Naquela mesma noite, resolveu partir.

FLOCO ENCONTRA A TURMA

Realmente, Floco conseguiu fugir. Surpreendeu o vigia distraído e “pernas para que te quero”, deu o fora.

Correu, correu, sem olhar para trás.

Depois de muito perambular, encontrou uma matilha. Eram quatro cães medonhos, dois maiores, de pêlos escuros e dois menores que pareciam ter sido brancos um dia, tão encardidos se achavam...

“Esta é a minha turma e este é o meu lugar, vou viver agora as aventuras que saí para procurar.”

Nesse instante, os animais se aproximaram do visitante, com suas caras de “poucos amigos”. Andaram em volta dele em círculos que pareciam intermináveis.

Floco já não tinha certeza se aqueles seriam mesmo os seus amigos, mas entabulou uma conversa:

- Eu queria fazer parte dessa turma e viver grandes aventuras com vocês!

- Essa é boa, aventuras, você não consegue nos acompanhar, disse o canzarrão-

-líder.

- É um cãozinho de nada – interveio o outro, tem até laço de fita, parece cachorro de madame, ah.. .Ah...Todos rosnaram a um só tempo, como se rissem da ingenuidade de Floco, mas,

mesmo assim, ele insistiu:

- Deixe-me tentar. Eu sou esperto e aprendo logo...

Apesar de nada terem respondido, Floco não desistiu e foi com o bando.

Não demorou muito a descobrir que se tratava de cães sem dono. Vadiavam todo o tempo, sem ter onde comer ou dormir. Reviravam latas de lixo e agrediam pessoas. Eram rebeldes, verdadeiros fora-da-lei.

Floco andava com muita dificuldade e sem rumo, até que, à frente do bando, surgiram dois enormes cães que os agrediram. Brigaram muito e se ameaçaram. Sendo Floco o mais frágil, saiu bastante machucado da confusão. Entendeu que se não entrasse na briga, seria eliminado do grupo como um covarde.

O cãozinho caído no chão olhava os companheiros seguirem estrada, afora sem, ao menos, se voltar.

FLOCO DORME NA MATA

Após algumas horas, Floco conseguiu se aprumar. Arrastando de uma pata, chegou numa clareira. Resolveu dormir ali mesmo.
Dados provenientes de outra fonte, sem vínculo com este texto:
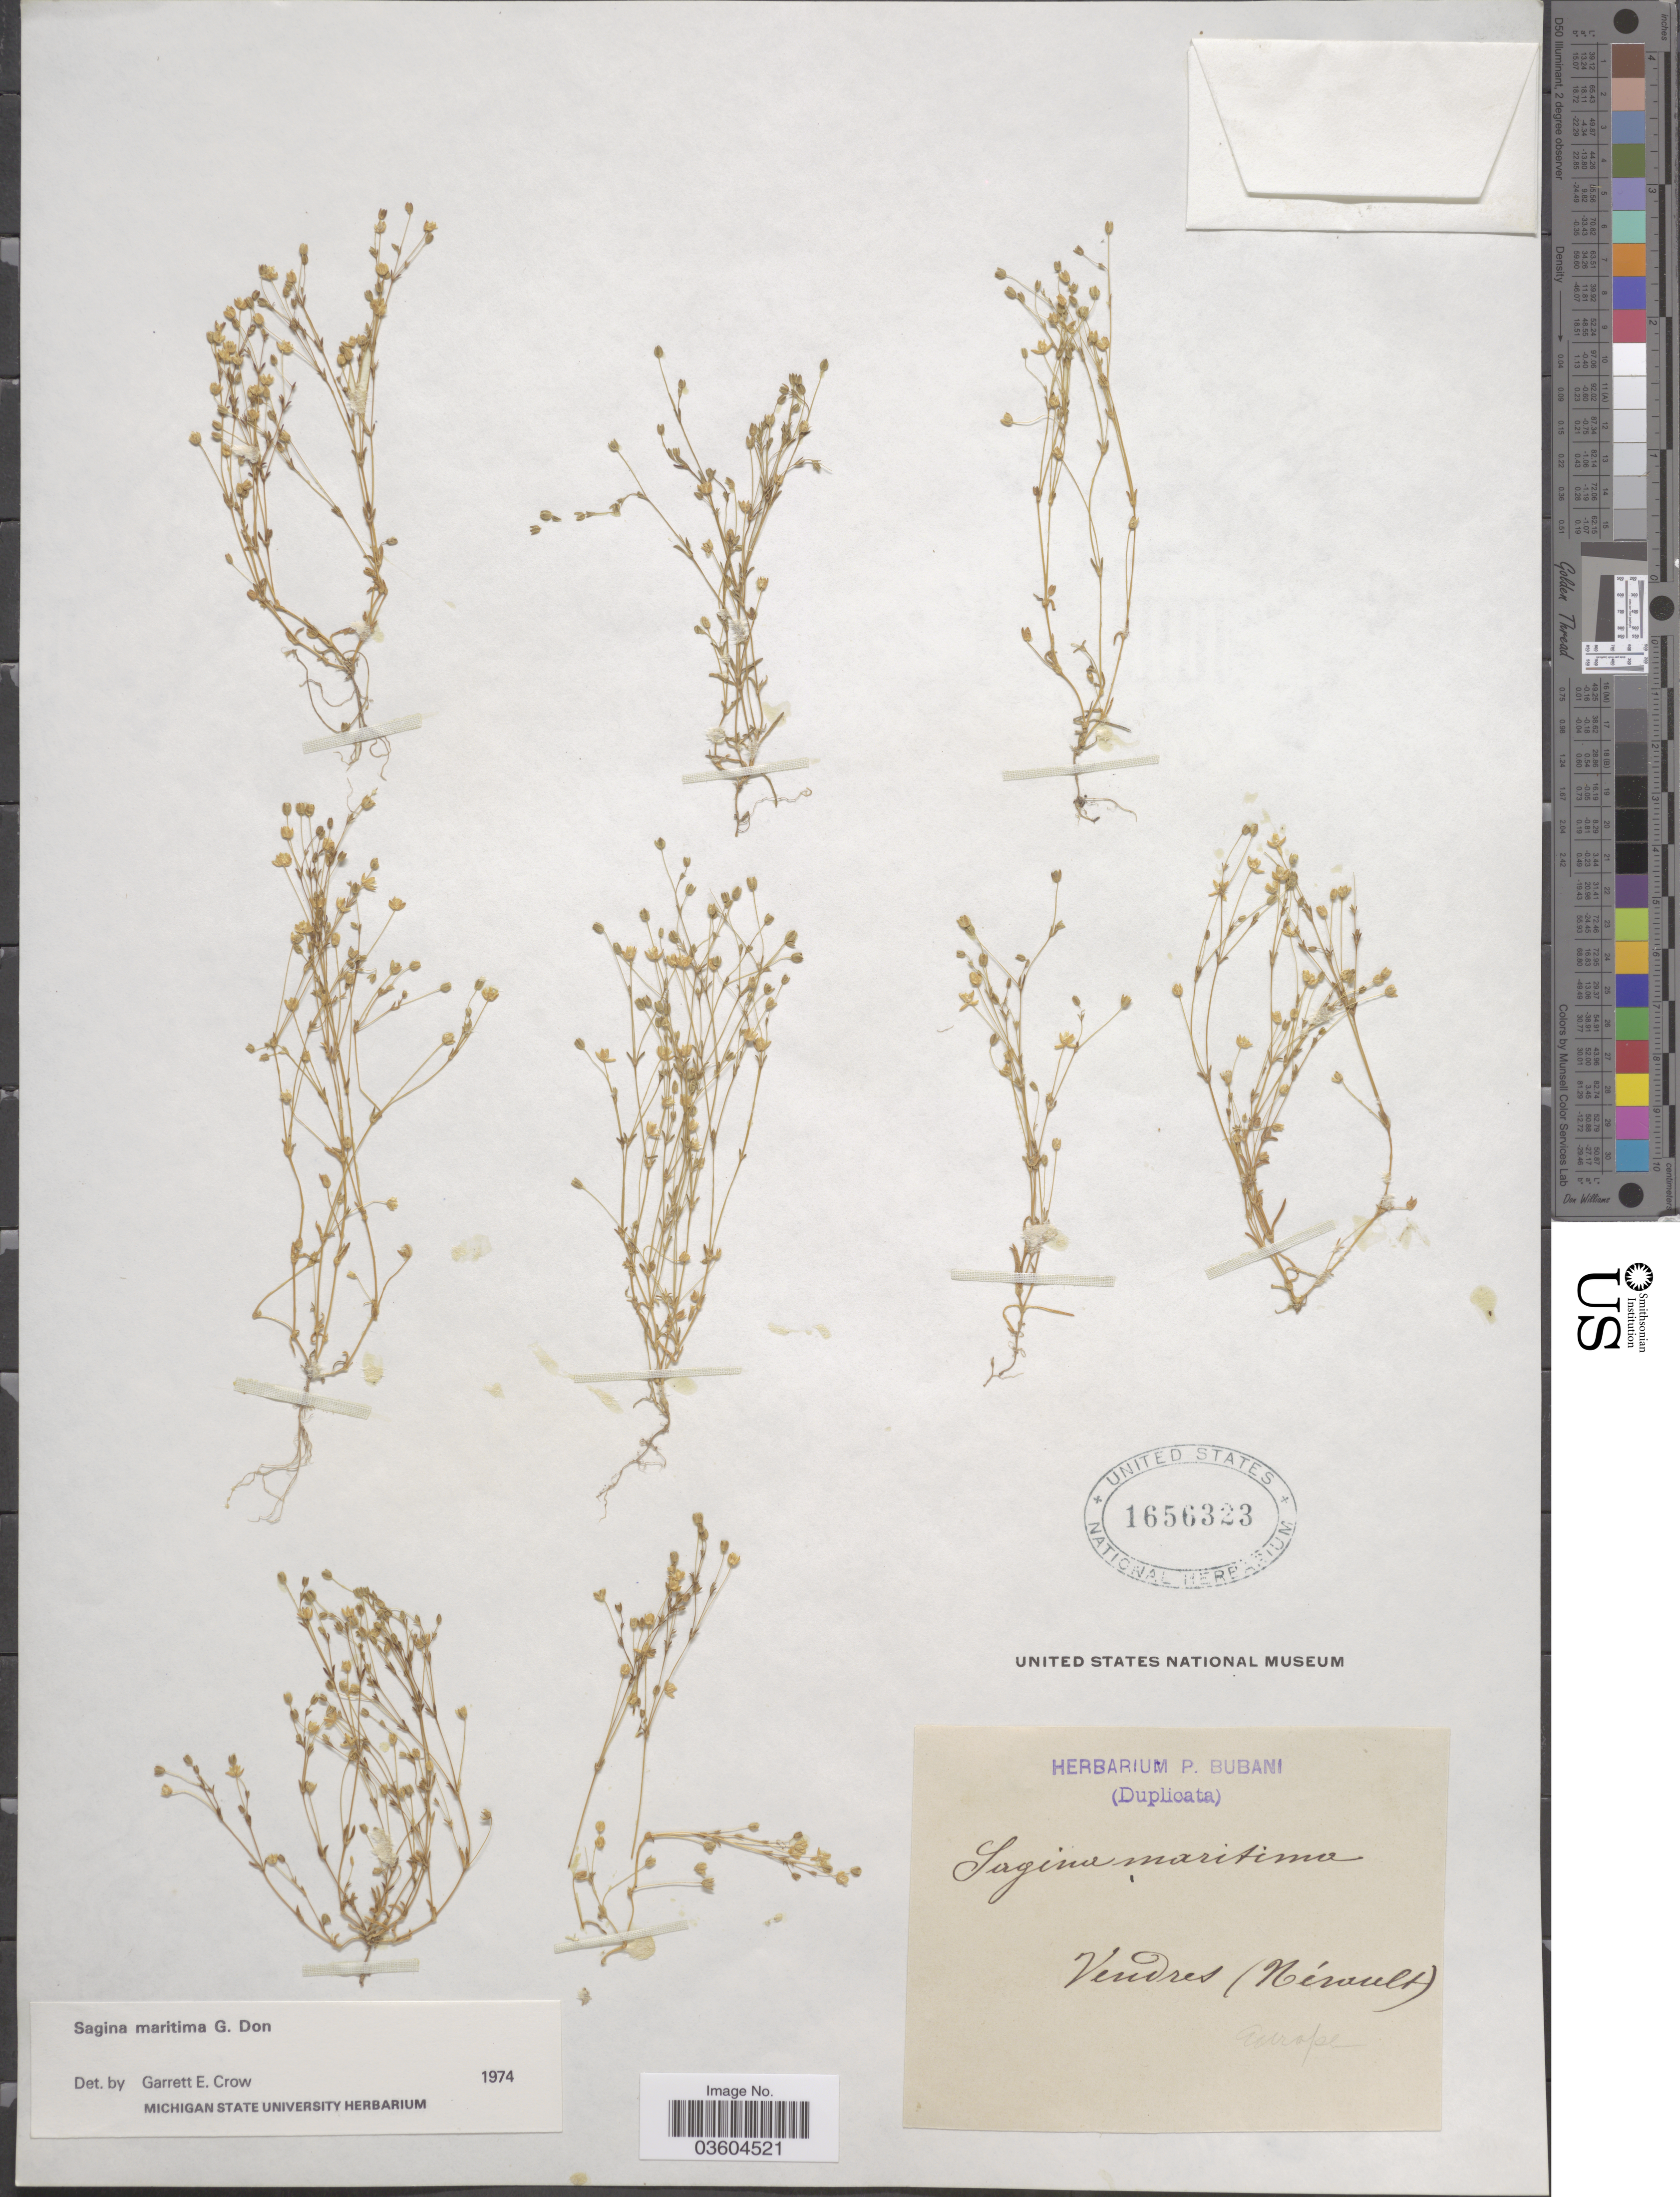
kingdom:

Quando a noite desceu, sentiu muito medo. Escutou o piar da coruja e uivos de lobos selvagens. Teve receio de ser atacado por uma fera. De repente, porém, renovaram-se as suas esperanças. Estrelinhas brilharam, a lua saiu detrás das nuvens e iluminou a estrada.

Depois de caminhar um bom pedaço, avistou uma pequena casa. Aproximou-se. No fundo dela havia um forno de barro, desses de assar biscoitos. As paredes ainda estavam aquecidas. Entrou nele. Sentiu uma sensação de alívio.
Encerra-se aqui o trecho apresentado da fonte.